Maria Lionza is a curious religion that filtered down from the 19th-century Spiritism of the European, North and South American upper classes to the poorest of the poorest, mainly illegal Colombian immigrants and their offspring squatting in the crime-infested barrios around Caracas, the capital.

It was a French schoolteacher by the name of Leon Denizarth-Hippolyte Rivail (1804-1869) who developed the core beliefs that have become fashionable again among prosperous New Agers and poor Maria Lionza devotees alike.

Writing under the nom de plume of Allan Kardec, Rivail taught that souls, while in transit from one body to the next, could be appealed to for guidance.

Rainer Mahlke, a German scholar, estimated that one-third of Venezuela's 22 million citizens is at least "passively involved" in Maria Lionza, a faith combining Kardec's doctrines with folk Catholicism and tribal religions.

Hundreds of thousands are actively engaged in this cult in whose temples the departed allegedly take possession of "brujas" puffing liturgical cigars and drinking astounding amounts of liquor, usually cheap rum but on rare occasions also fine cognac or sweet champagne.

The cognac is called for when Bolivar himself appears. The sweet champagne is the favorite tipple of Maria Lionza, who gave the cult its name.

As Venezuelan lore has it, Maria Lionza was the fair-skinned, green-eyed daughter of a Jirajara Indian chief centuries ago. At her birth, a shaman advised the chief to kill this child at once, for she would unleash calamity upon her people.

Instead, the chief ordered his best braves to raise his daughter away from the tribe near a lagoon guarded by an anaconda, which eventually gobbled the girl up. As a result, the reptile grew and grew, squeezing the water out of the lagoon. The water flooded the Indian settlement, drowning the tribe.

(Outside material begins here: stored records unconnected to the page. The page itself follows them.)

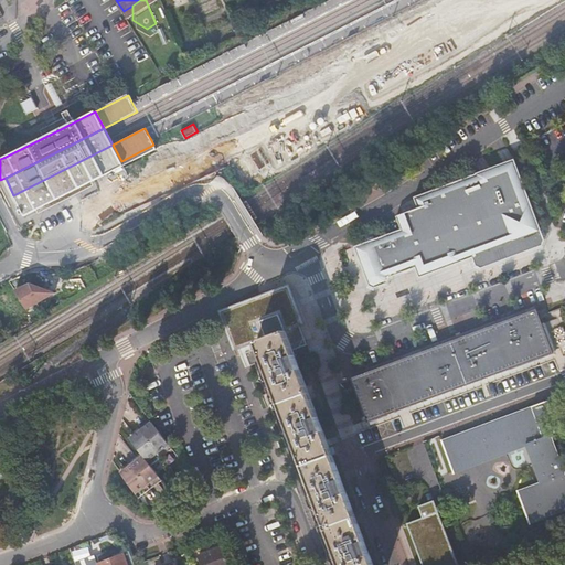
[(121,161),(113,145),(13,195),(6,200),(11,211),(16,221),(48,204),(72,192),(113,171),(113,166),(121,161)]
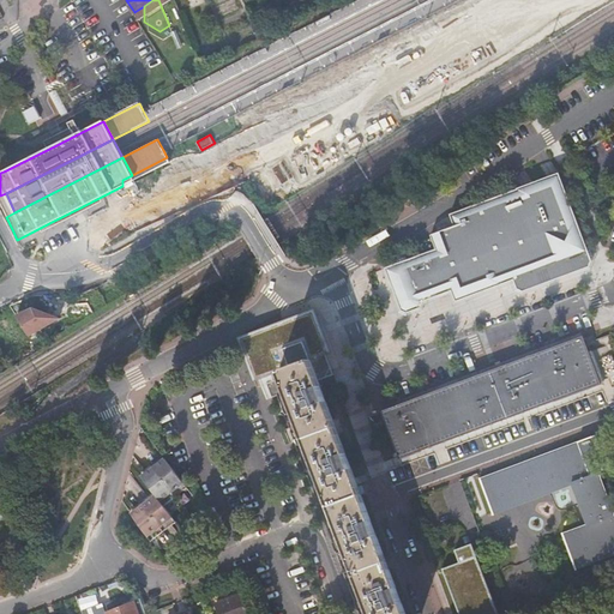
[(169,162),(167,157),(132,175),(134,180),(169,162)]
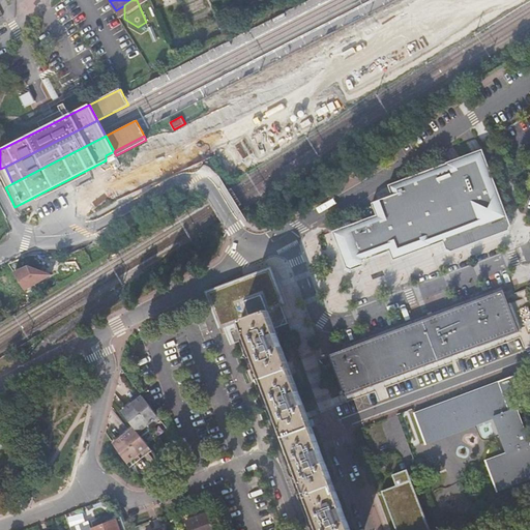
[(376,215),(332,231),(346,267),(351,270),(362,265),(365,260),(389,251),(393,260),(443,241),(445,248),(450,252),(508,230),(510,225),(482,149),(388,184),(392,196),(372,203),(376,215)]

But then the anaconda burst, and out popped Maria Lionza, evidently looking precisely like Spanish-born empress Eugenie of France, the wife of Napoleon III. At least this is how Venezuelan artists have portrayed her ever since Kardec's teachings became the rage of Venezuela's elite just about the time when Napoleon III and Eugenie were sent into exile after losing the Franco-Prussian War in 1871.

To her worshipers, Maria Lionza, Eugenie's look-alike, is of course still in power as queen of all nature, of game and fish, forests and rivers, ranches, coffee and tobacco plantations.

She now appears only seldom at séances giving advice to the faithful through a medium high on sweet champagne. But on one of these rare occasions she evidently gave sound counsel to a shop apprentice by the name of Eugenio Mendoza, Klaus-Dieter Nassall told UPI.

Mendoza is still a fervent Maria Lionza follower, but unlike many a "brujo" no follower of left-wing president Chavez. For, you see, Maria Lionza's counsel bore fruit. Industrialist Mendoza is now one of the richest men in Venezuela -- the nation's "king of concrete."